ISBN13 978-975-342-650-3
13x19,5 cm, 344 s.
Yazar Hakkında
İçindekiler
Okuma Parçası
Eleştiriler Görüşler
Bu kitabı arkadaşına tavsiye et
 

Önsöz, s. 13-19.

Bu kitap insan deneyiminin şeysel niteliği hakkındadır: karşılaştığımız haliyle dünyanın (ki bu dünya bizi ve emeğimizin ürünlerini de kapsar) kolayca bizden uzaklaştırılması ve karşılarında saygı, kayıp ya da nefret hislerine kapılabileceğimiz bir dizi nesneye dönüştürülmesi ile ilgilidir. Bu kitap bu süreci –şeyleş(tir)me sürecini– tasvir etmek için kullanılan, bir zamanlar göklere çıkarılmış olsa da son zamanlarda gözden düşmüş bir metaforun yazgısının izini sürüyor ve içerimlerini ele alıyor: dünya ile kurduğumuz ilişkiyi yanlış bir hale getiren epistemolojik kategorilere gittikçe daha fazla battığımız; şeyleşmeden muaf olan bir dünyanın bir zamanlar var olmuş ama artık çok uzaklarda kalmış veya uzun zaman önce kaybedilmiş olduğu; mümkün olabilseydi o dünya ile yeniden bağlantı kurmanın ve o dünyayı yeniden keşfetmenin arzu edilir bir şey olacağı; günümüz toplumunun, bir faciayı engellemek istiyorsak tersine döndürmemiz gereken manevi bir yoksullaşma durumunda olduğu gibi içerimler bunlar. Böyle endişelerin duyulmayışı ya dönüşümün artık farkına varamayacağımız kadar noksansız olduğu, şeyleşmenin tam anlamıyla insanlık durumu haline geldiği anlamına gelir, ya da tersine, dönüşümün daha başlamadığı, söz konusu uygarlığın hâlâ genç Georg Lukács'ın epik dünyaya –"ruhta yanan ateşin yıldızlarla aynı özsel doğadan [olduğu]", dünya ile benlik arasındaki kesintisiz bir yakınlık çağına– atfettiği bir "bütünleşmişlik" durumunda olduğu anlamına gelir.(1)

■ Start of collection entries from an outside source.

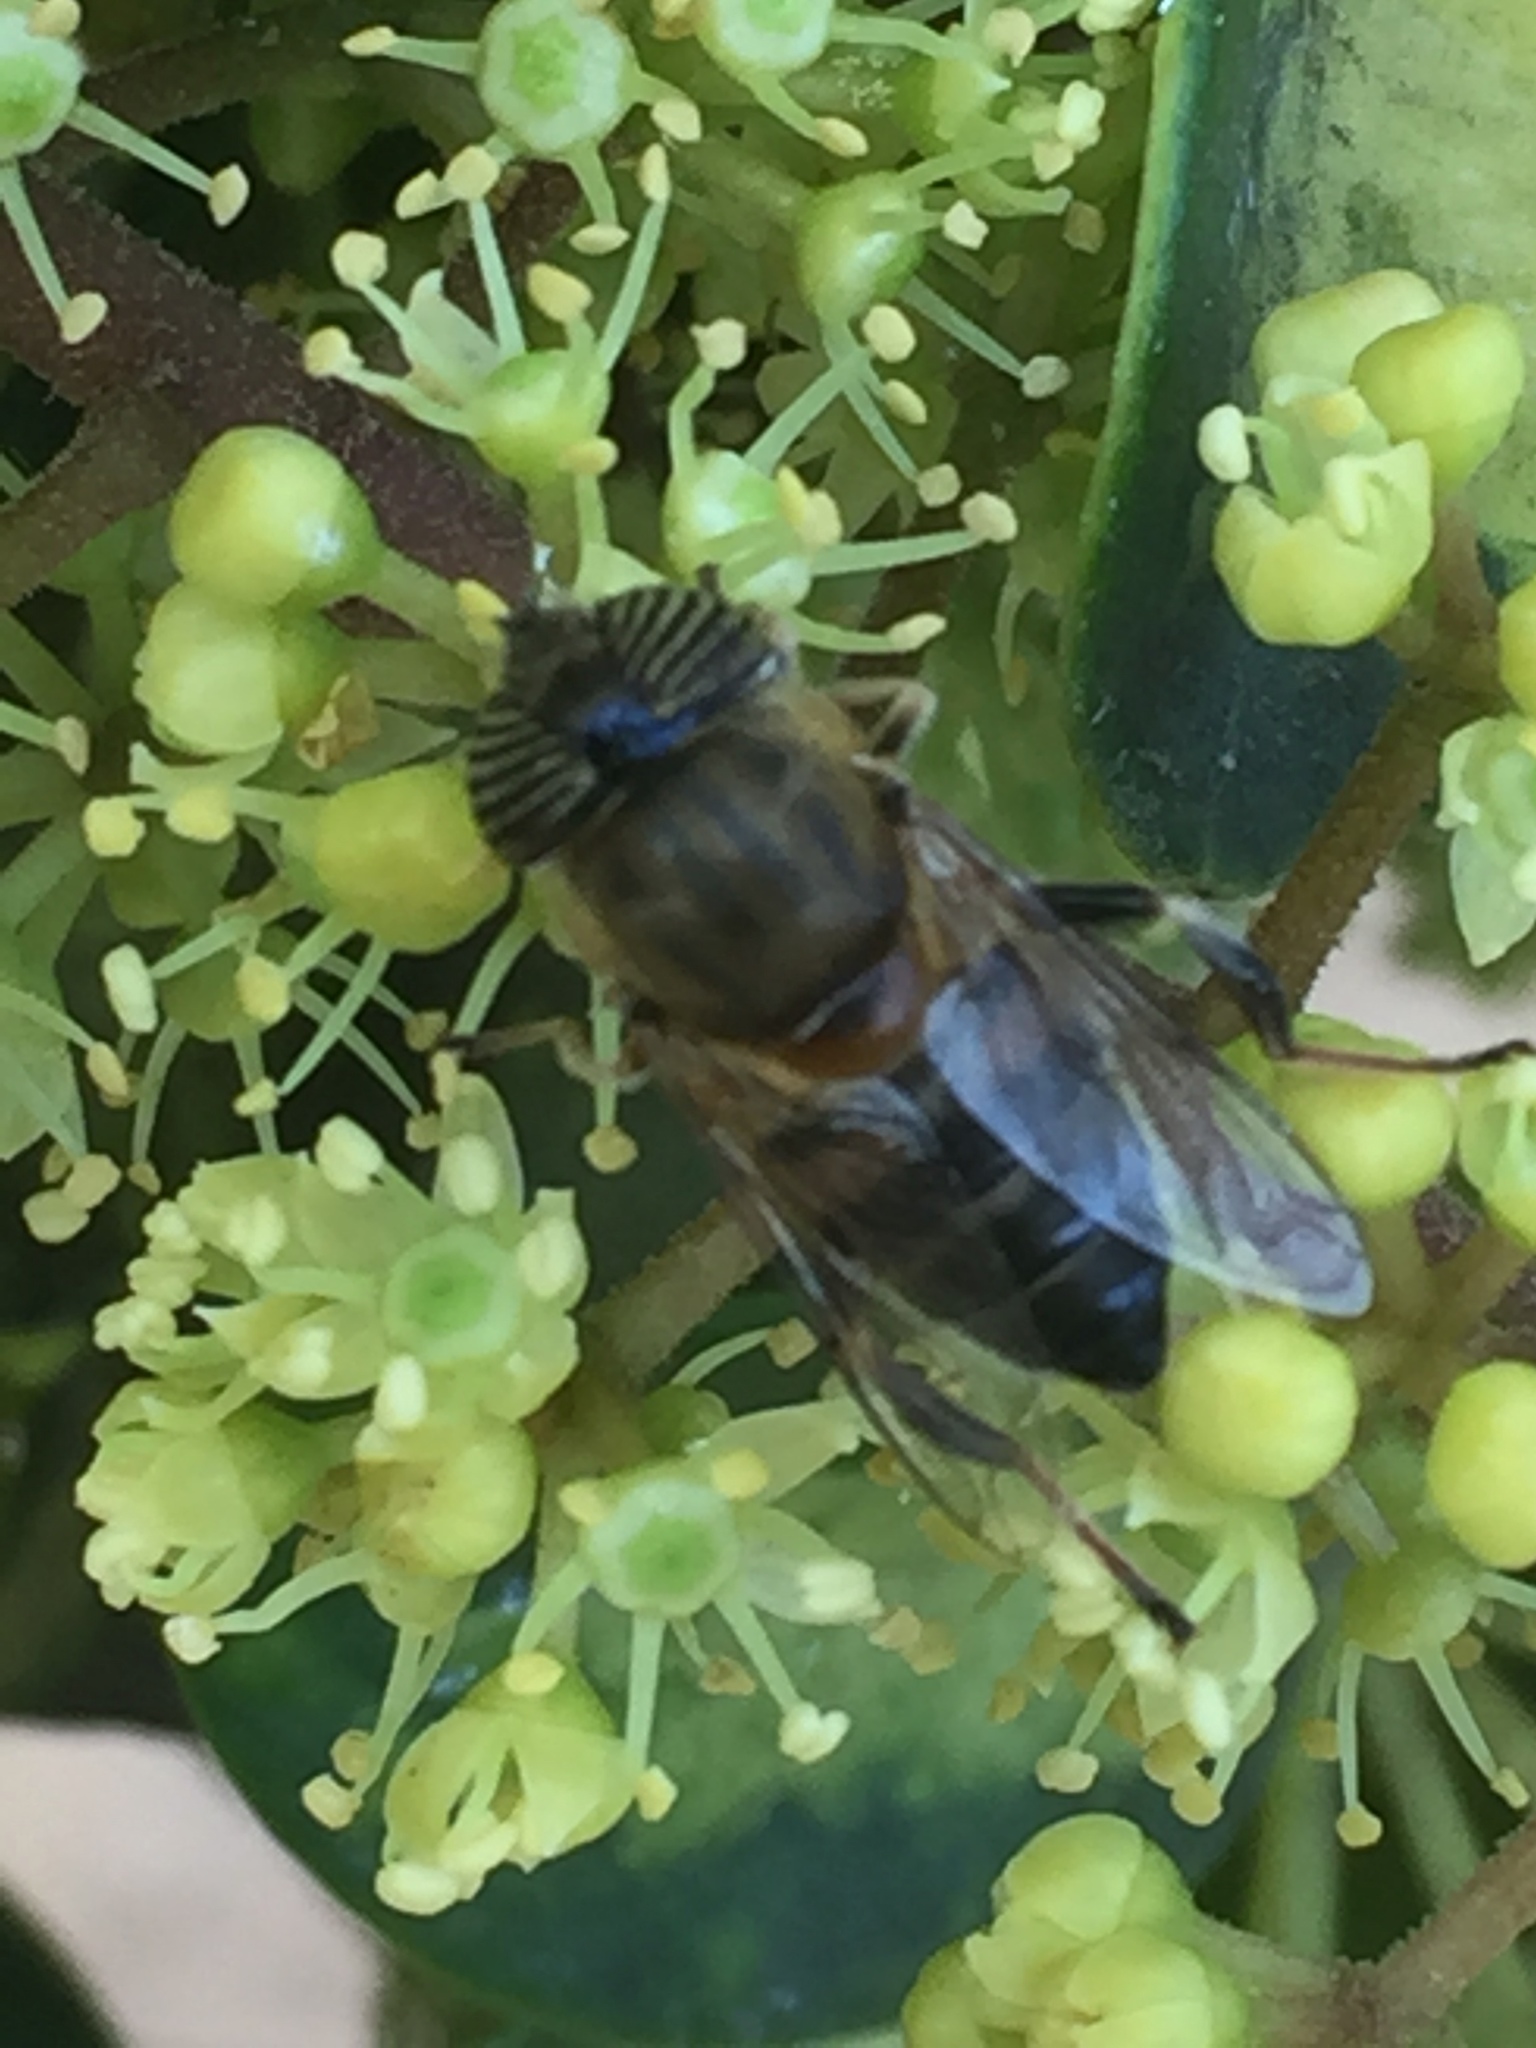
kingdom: Animalia
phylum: Arthropoda
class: Insecta
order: Diptera
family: Syrphidae
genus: Eristalinus
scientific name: Eristalinus taeniops
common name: Syrphid fly
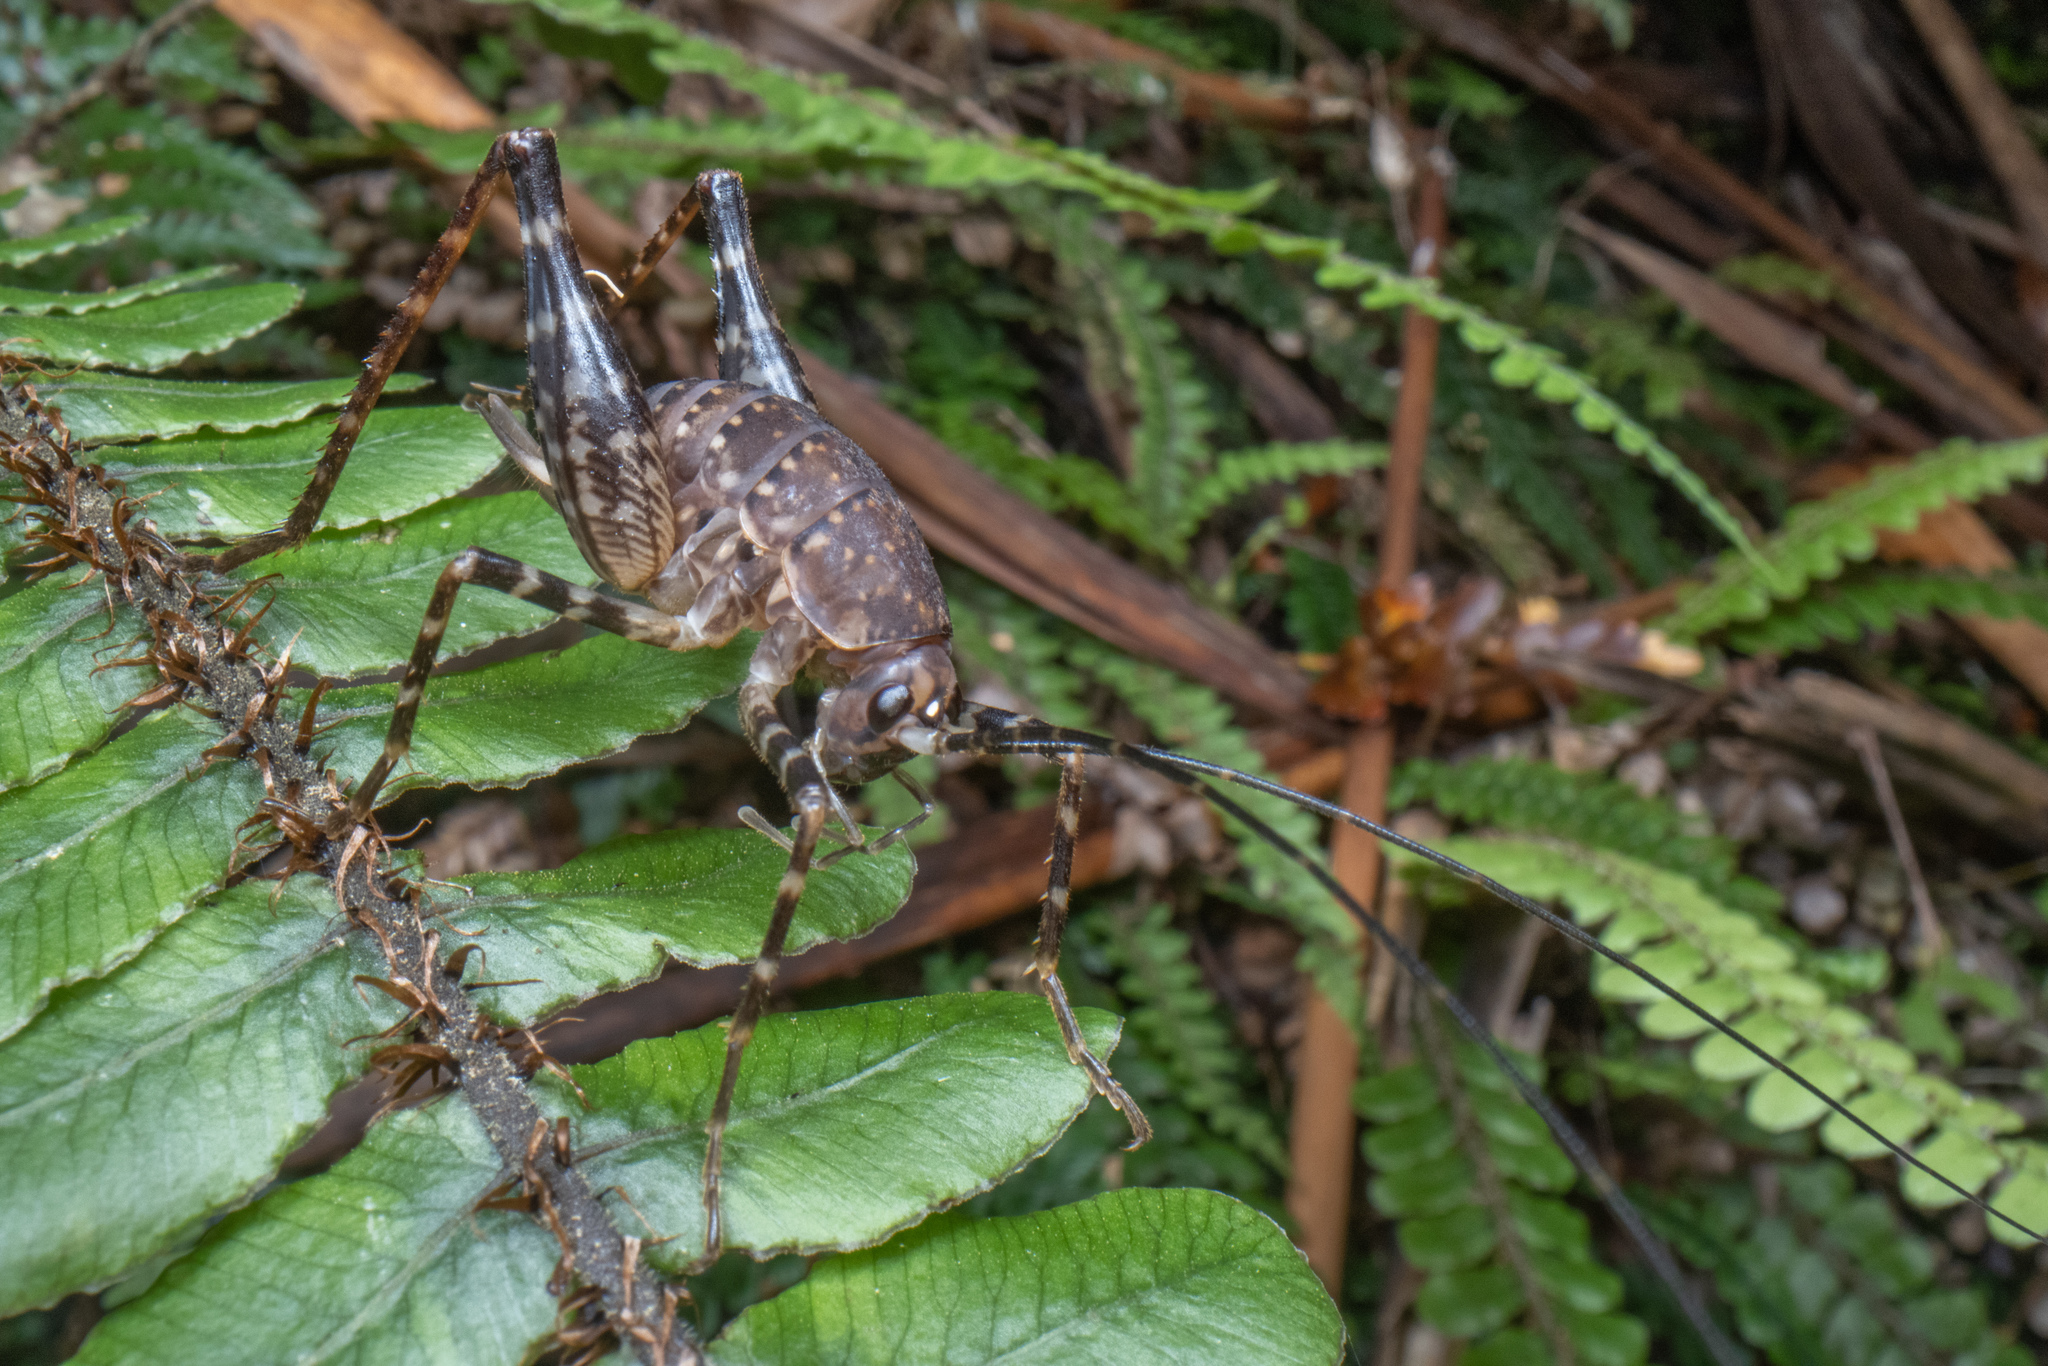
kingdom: Animalia
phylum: Arthropoda
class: Insecta
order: Orthoptera
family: Rhaphidophoridae
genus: Miotopus
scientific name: Miotopus diversus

Ama bu kitabın önermelerinden biri böyle rahatsız edici hislerin –özellikle de şeyleşmeye karşı duyulan endişe hissinin– ileri kapitalist toplumlarda hemen hemen evrensel bir duruma gelmiş olduğudur. Ünlü bir Amerikan romancısının yeni bir romanında, öznellik, imaj tarafından öylesine işgal edilmiştir ki modern kimliğin kendisi hiçbir gerçekliği olmayan bir "-mış gibi yapma" haline –bir zamanlar altında olabilecek şeyden artık ayrılamaz bir maske haline– gelmiştir. İnsanlar, diye düşünür romanın başkahramanı, tam da kendi gerçek kimliklerini taklit etmeye, sanki hep öyleymişler gibi davranmaya başlamışlardır.(2) Genç bir İngiliz sanatçı, benzer şekilde, sanatsal "ifade"nin, kendi içlerinde de tükenmiş olan el altındaki "teknikler" bütününün gölgesinde kaldığını iddia eder. Sanat kendi kendinin parodisine indirgenir; Picasso bile kendi yaşamını ikinci sınıf Picassolar yaparak sonlandırır. Bu nedenle günümüz sanatçısının verimi, yinelemenin kaçınılmazlığından dem vuran nüktedan ama yazgıcı yorumlarla sınırlıdır.(3) Amerikan sineması konusunda araştırmalar yapan tanınmış bir yazara göre, 1950'lerin gerçekliği sorusu, dönemin Hollywood sinemasında bu gerçekliğin nasıl temsil edildiğinden ayrı ele alınamaz hale gelmiştir. Geçmişi hatırlayarak o yıllara atfettiğimiz "masumiyet", ellilerin o zaman yansıtmaya çalıştığı bir imajdan, insanların kendilerini kaptırdıkları ve ona tekabül eden bir gerçekliğin bulunmadığı bir fantaziden başka bir şey değildir.(4) Bir edebiyat eleştirmeni de benzer bir havayla "bugün Amerikalıların yaşamlarında yalnızca ikinci perdeler vardır," diye yazar. "Yeni edebiyat eserlerinin en iyilerine, yeni filmlerin en önemlilerine, televizyonlarda en çok izlenen programlara baktığımızda, Amerikalıların yaşamlarının şu anda bütünüyle, ölü öğleden sonralarını bir şekilde geçirmeye adandığı görülüyor."(5)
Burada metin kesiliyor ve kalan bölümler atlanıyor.